I used replication a lot for about 7 years. This was all transactional replication, except for some(very little) ad-hoc snapshot replication. It certainly had some defects. I called it fragile, rather than brittle, because when it broke one generally didn't have to clean up the mess and start again from creating publications and subscriptions, one just had to mess about a bit and then get it going again, which only rarely would require even reinitialising a subscription. For many problems it was possible to write monitoring software to detect them and do the mesing about and restart (not reinitialise) a subscription - of course that had to be monitored to make sure that it didn't just keep trying again. But there were some really nasty bugs. MS may have fixed them in later versions - I never used replication on anything later than SQL 2000, except for some quick and dirty checks that what we had done before on 2000 would still work on 2008 - but I suspect not. As well as teh bugs, it was harder to use and manage than it ought to have been; and from what I've seen (and from Steve's article) it seems that MS hasn't done anything to make it easier. That's not a good thing. The documentation was prety terible too, but that may for all I know have improved.
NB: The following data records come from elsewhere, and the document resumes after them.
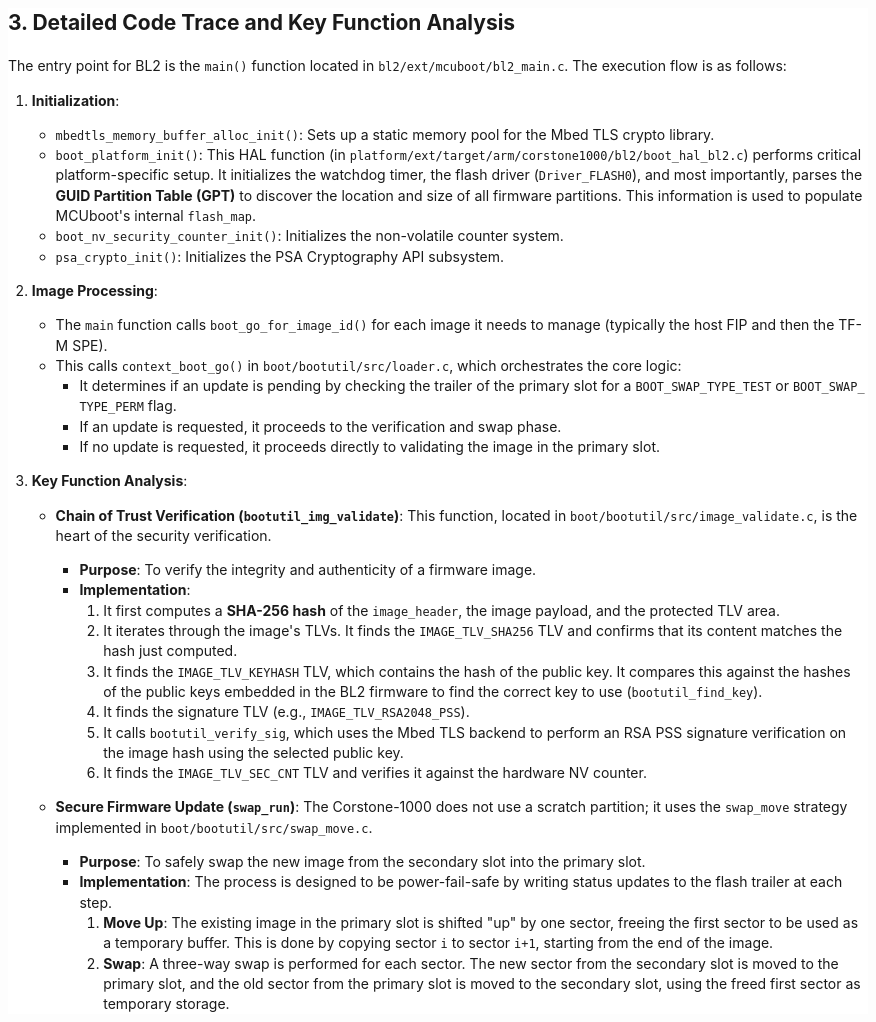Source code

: ## 3. Detailed Code Trace and Key Function Analysis

The entry point for BL2 is the `main()` function located in `bl2/ext/mcuboot/bl2_main.c`. The execution flow is as follows:

1.  **Initialization**:
    *   `mbedtls_memory_buffer_alloc_init()`: Sets up a static memory pool for the Mbed TLS crypto library.
    *   `boot_platform_init()`: This HAL function (in `platform/ext/target/arm/corstone1000/bl2/boot_hal_bl2.c`) performs critical platform-specific setup. It initializes the watchdog timer, the flash driver (`Driver_FLASH0`), and most importantly, parses the **GUID Partition Table (GPT)** to discover the location and size of all firmware partitions. This information is used to populate MCUboot's internal `flash_map`.
    *   `boot_nv_security_counter_init()`: Initializes the non-volatile counter system.
    *   `psa_crypto_init()`: Initializes the PSA Cryptography API subsystem.

2.  **Image Processing**:
    *   The `main` function calls `boot_go_for_image_id()` for each image it needs to manage (typically the host FIP and then the TF-M SPE).
    *   This calls `context_boot_go()` in `boot/bootutil/src/loader.c`, which orchestrates the core logic:
        *   It determines if an update is pending by checking the trailer of the primary slot for a `BOOT_SWAP_TYPE_TEST` or `BOOT_SWAP_TYPE_PERM` flag.
        *   If an update is requested, it proceeds to the verification and swap phase.
        *   If no update is requested, it proceeds directly to validating the image in the primary slot.

3.  **Key Function Analysis**:

    *   **Chain of Trust Verification (`bootutil_img_validate`)**:
        This function, located in `boot/bootutil/src/image_validate.c`, is the heart of the security verification.
        *   **Purpose**: To verify the integrity and authenticity of a firmware image.
        *   **Implementation**:
            1.  It first computes a **SHA-256 hash** of the `image_header`, the image payload, and the protected TLV area.
            2.  It iterates through the image's TLVs. It finds the `IMAGE_TLV_SHA256` TLV and confirms that its content matches the hash just computed.
            3.  It finds the `IMAGE_TLV_KEYHASH` TLV, which contains the hash of the public key. It compares this against the hashes of the public keys embedded in the BL2 firmware to find the correct key to use (`bootutil_find_key`).
            4.  It finds the signature TLV (e.g., `IMAGE_TLV_RSA2048_PSS`).
            5.  It calls `bootutil_verify_sig`, which uses the Mbed TLS backend to perform an RSA PSS signature verification on the image hash using the selected public key.
            6.  It finds the `IMAGE_TLV_SEC_CNT` TLV and verifies it against the hardware NV counter.

    *   **Secure Firmware Update (`swap_run`)**:
        The Corstone-1000 does not use a scratch partition; it uses the `swap_move` strategy implemented in `boot/bootutil/src/swap_move.c`.
        *   **Purpose**: To safely swap the new image from the secondary slot into the primary slot.
        *   **Implementation**: The process is designed to be power-fail-safe by writing status updates to the flash trailer at each step.
            1.  **Move Up**: The existing image in the primary slot is shifted "up" by one sector, freeing the first sector to be used as a temporary buffer. This is done by copying sector `i` to sector `i+1`, starting from the end of the image.
            2.  **Swap**: A three-way swap is performed for each sector. The new sector from the secondary slot is moved to the primary slot, and the old sector from the primary slot is moved to the secondary slot, using the freed first sector as temporary storage.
But although replication has not improved as fast as MS's customers would like, MS does a lot better at improving hings than some other software suppliers. I remember one product from CISCO that incorporated MSDTC (the SQL 2000 name for SQL Express without tools). Not only did CISCO not provide enhancements, they didn't fix bugs; and they built the thing in such a way that it was impossible to apply MS's fixes to SQL Server, which was a big problem for anyone who used it. My big problem was that the envirenment in which user software added to the thing had to run had race conditions that were not resolvable in the user software, and CISCO was not going to fix them. But for some of its users perhaps it was an especially big problem early in 2003 when this malware
hit the internet, and owners of that product couldn't apply the fix MS provided because they were stuck with SQL Server 2000 RTM and no subsequent SP or fix could be applied. I saw similar (perhaps not as extreme as that one) problems with other products too. So let's not get too upset with MS about not improving everything, some others are worse.